Calcium citrate, calcium carbonate and calcium with vitamin D are some of the more popular supplements used by seniors to stay healthy and strong. Deciding which is right for you is sometimes complicated. Salus Homecare San Gabriel Valley breaks down some of the pros and cons of each choice to help you make an educated decision.

Calcium Citrate

This form of calcium is considered easy to absorb. Some seniors take it with a meal, and others take it in between meals. Either option is fine. Most people who take calcium citrate experience little or no stomach upset. This makes it a good choice when compared to other forms of calcium that can cause constipation or gas. Senior with low stomach acid often find this to be a good choice. However, seniors who have difficulty chewing or swallowing may find the large wafer sizes difficult to consume.

Calcium Carbonate

Rolaids and TUMS both contain calcium carbonate. These small chewable tablets are easy for seniors to take, and they are relatively inexpensive too. However, you have to take a lot of them to meet daily requirements, and this can put you at risk of milk-alkali syndrome and kidney failure. The more potent form of calcium carbonate is found in oyster shell or coral calcium. Both are easily absorbed but risky for anyone with a seafood or shellfish allergy. Calcium carbonate should be taken with food for best absorption.

Calcium with Vitamin D

Vitamin D is essential for calcium absorption, so some supplements contain both. Most include 400 IUs which may be enough for seniors who are getting some vitamin D from food or sunlight. For proper dosing, it’s important to have a conversation with your doctor first. A simple blood test can indicate what your current levels of vitamin D are and if (and how much) a supplement is needed.

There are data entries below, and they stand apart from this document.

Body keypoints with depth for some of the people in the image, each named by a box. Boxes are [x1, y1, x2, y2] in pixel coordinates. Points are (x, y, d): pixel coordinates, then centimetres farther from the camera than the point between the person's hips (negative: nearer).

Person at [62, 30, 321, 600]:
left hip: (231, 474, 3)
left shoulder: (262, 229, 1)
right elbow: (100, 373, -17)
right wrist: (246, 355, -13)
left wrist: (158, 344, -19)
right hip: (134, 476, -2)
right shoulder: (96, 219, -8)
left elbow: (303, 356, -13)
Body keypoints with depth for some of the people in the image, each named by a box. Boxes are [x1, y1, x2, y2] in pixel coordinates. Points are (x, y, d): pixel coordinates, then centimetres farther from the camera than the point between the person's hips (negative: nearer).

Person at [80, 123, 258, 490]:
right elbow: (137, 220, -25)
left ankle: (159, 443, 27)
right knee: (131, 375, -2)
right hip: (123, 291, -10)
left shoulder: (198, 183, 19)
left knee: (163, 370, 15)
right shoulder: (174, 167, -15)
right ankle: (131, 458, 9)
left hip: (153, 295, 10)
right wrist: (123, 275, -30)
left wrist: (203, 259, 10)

The Best Calcium Supplement for You

So, which option is best for you? To find a good calcium supplement, first talk to your doctor. It’s important to recognize that the healthiest way to get calcium and vitamin D is through the food we eat and exposure to sunlight, so try to devise a plan that uses those options first.

Calcium Quality, Purity and Potency

Whatever your choice, always look for the USP symbol. This is important because it indicates your supplement has undergone testing for quality, purity and potency and is free from dangerous metals and other harmful elements.

Calcium Dosing

Daily doses should be divvied up, either with meals or between meals. Again, discuss dosing with your doctor. If the supplement is for a loved one with Alzheimer’s or other cognitive deficits, consider using a medication reminder device, managing their medications for them or hiring a professional in home caregiver to offer assistance with healthy and safe medication reminders.

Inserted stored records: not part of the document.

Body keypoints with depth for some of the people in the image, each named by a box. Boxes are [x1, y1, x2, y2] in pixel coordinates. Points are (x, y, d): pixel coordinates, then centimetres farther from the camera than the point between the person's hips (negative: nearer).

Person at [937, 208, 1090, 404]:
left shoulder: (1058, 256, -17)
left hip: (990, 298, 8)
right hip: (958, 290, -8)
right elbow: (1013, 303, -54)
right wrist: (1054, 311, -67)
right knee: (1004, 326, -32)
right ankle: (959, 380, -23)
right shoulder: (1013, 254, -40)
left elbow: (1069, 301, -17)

Calcium and Other Medications

In some instances, it’s important to avoid taking calcium with other supplements or prescription medications. This is another reason why proper dosing and carefully following your physician’s orders are so important.

Whatever your choice of calcium supplements, consider that much of a good thing can be damaging and might even lead to rare side effects. Discuss your choices and the proper dosing amounts with your doctor and work together to develop a plan for safety, healthy and longevity.